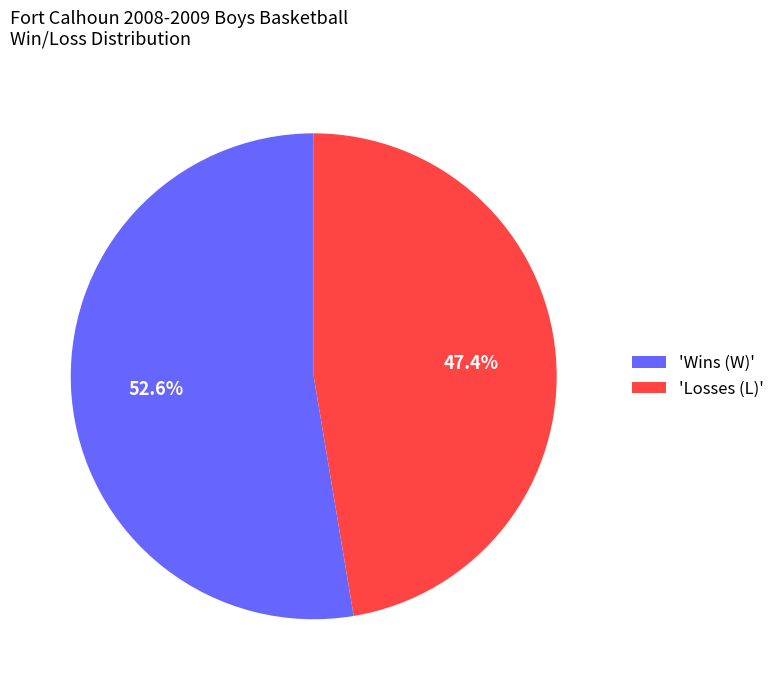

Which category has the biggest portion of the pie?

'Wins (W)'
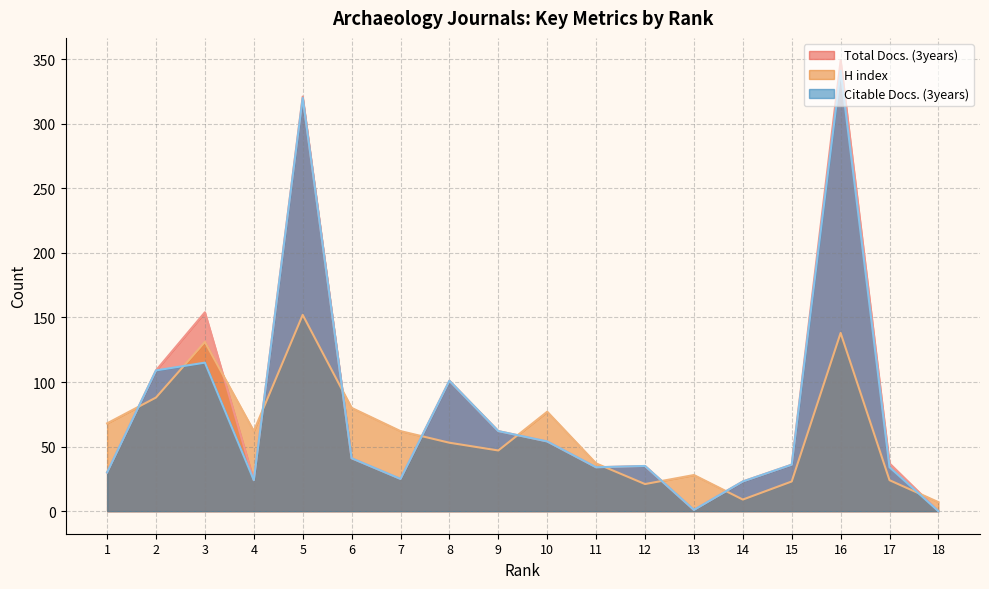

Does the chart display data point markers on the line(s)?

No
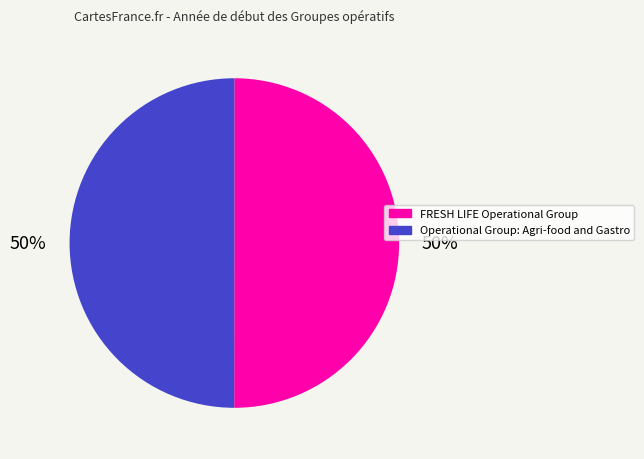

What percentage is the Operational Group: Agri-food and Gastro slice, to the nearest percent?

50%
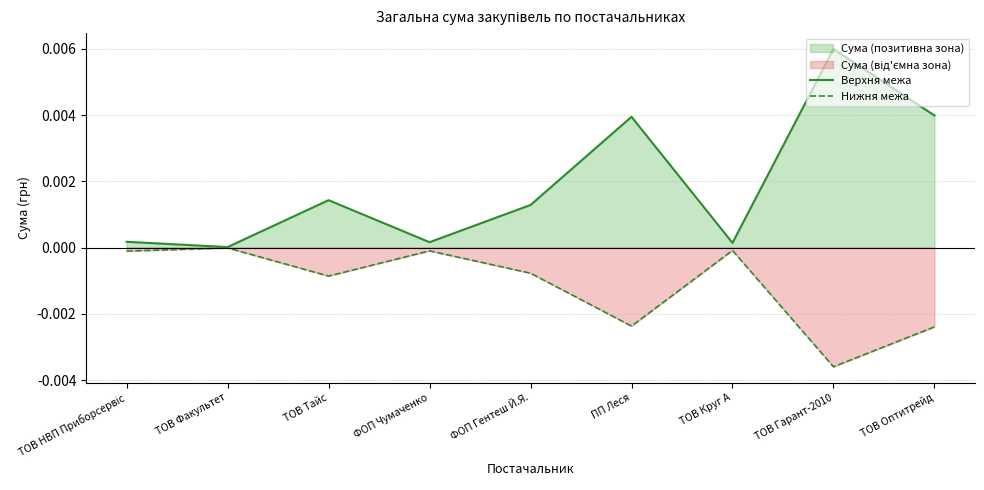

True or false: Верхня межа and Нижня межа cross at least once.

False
□ □ □ □ □
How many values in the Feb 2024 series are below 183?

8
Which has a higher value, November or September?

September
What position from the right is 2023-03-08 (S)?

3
□ □ □ □ □
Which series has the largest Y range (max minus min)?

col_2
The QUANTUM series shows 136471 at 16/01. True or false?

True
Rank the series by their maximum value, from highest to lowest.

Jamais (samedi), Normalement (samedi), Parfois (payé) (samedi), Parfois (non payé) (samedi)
□ □ □ □ □
▶ **Task**: How many lines in the data above contain the word "September"? Reply with the number alone.

▶ **Exercise solution**: 2